I've heard that mentioned before, but I frankly do not believe it. I've seen nothing but shoddy research that attempts to prove to what extent such a penalty affects a channel. It's important for us to remember that the algorithm is far more complex than anyone ever seems to like to give it credit for. And it's dynamic, ever changing. They tweak the algorithm more often than people realize. The one thing we know for sure is that Youtube's search and suggested video algorithms give preference to those videos that lead to a longer overall viewing session. We know this because Youtube has told us this (for the first time, way back in 2011 when the changes were announced first in a google products forum thread. There was a lot of questions and a lot of solid, thought out answers from Google employees. It was a very interesting time). Much of the rest, and especially session-ends, is pure conjecture, a mixture of educated speculation and incredibly unscientific testing.

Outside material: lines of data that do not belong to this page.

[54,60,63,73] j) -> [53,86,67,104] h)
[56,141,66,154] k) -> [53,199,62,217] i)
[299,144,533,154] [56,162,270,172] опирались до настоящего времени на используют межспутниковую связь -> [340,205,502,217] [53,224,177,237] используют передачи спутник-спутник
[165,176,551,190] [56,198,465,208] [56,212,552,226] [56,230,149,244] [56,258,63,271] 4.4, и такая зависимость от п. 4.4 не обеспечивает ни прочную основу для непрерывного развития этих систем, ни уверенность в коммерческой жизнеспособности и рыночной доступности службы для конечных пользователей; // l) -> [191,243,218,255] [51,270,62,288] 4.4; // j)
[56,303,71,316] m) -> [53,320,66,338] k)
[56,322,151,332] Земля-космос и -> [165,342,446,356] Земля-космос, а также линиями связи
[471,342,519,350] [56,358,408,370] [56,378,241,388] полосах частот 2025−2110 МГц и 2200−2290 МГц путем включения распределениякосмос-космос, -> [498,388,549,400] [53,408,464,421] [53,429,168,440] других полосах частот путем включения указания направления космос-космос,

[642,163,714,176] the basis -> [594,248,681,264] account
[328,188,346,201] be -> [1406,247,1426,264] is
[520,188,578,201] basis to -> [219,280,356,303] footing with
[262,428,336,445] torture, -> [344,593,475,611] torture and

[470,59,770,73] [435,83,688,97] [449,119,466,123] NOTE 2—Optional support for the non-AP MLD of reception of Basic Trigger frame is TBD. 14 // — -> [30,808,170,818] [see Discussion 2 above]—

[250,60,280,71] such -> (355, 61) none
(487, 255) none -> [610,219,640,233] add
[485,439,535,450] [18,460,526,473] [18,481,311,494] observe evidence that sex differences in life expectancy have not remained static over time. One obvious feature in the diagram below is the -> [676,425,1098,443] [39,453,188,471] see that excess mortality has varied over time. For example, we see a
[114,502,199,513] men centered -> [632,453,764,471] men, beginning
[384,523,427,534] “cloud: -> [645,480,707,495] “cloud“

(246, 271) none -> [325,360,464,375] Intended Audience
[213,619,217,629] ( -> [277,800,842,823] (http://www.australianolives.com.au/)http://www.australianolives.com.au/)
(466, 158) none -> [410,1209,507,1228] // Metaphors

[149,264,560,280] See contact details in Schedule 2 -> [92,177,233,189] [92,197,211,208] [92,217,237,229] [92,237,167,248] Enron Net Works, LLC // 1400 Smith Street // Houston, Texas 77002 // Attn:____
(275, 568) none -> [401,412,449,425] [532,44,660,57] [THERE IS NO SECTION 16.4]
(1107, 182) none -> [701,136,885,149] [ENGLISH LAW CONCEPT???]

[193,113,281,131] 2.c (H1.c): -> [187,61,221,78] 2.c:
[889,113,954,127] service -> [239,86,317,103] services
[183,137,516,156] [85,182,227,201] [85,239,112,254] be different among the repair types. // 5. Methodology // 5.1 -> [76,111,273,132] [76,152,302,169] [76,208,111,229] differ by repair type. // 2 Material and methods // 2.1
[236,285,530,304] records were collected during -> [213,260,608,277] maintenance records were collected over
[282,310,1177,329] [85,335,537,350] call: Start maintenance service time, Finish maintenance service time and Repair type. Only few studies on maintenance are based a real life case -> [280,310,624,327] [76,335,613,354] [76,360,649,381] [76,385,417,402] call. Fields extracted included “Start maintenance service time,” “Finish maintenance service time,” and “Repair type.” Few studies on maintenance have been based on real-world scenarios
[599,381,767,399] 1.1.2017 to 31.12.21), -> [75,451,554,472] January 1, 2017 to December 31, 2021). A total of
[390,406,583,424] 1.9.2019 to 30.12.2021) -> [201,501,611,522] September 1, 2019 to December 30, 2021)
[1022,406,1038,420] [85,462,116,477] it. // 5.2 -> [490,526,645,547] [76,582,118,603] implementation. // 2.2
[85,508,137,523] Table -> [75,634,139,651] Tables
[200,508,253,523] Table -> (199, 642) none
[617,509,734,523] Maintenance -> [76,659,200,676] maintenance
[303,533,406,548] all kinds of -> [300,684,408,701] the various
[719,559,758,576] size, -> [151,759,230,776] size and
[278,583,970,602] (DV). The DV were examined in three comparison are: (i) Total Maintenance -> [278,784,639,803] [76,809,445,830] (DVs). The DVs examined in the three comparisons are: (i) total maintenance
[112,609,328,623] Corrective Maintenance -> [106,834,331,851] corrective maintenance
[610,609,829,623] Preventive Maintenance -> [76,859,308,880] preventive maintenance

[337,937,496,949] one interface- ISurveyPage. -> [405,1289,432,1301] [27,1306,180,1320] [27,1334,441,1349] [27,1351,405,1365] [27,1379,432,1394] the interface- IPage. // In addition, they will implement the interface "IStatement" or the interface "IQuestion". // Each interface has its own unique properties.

That being said, the only content I can control is my own. The only way for me to assure a decent session length for a viewer that happens upon my channel is to keep them on my channel for as long as I can. This also (obviously) helps me because of the ad revenue from them visiting multiple videos. If someone has a short attention span, them staying on my video for a longer period of time shouldn't have any effect on whether they abandon the site at that point or move on to another video on either my channel or someone else's. If I believed that there was some huge site abandonment penalty, I'd be more concerned and more inclined to agree with you, but I don't. I just don't see any evidence of it, nor do I think it would make much sense for Youtube to weigh that kind of metric so heavily. I mean, people leave Youtube for a huge variety of reasons having nothing to do with the content of the video they were watching when they left. It wouldn't make sense.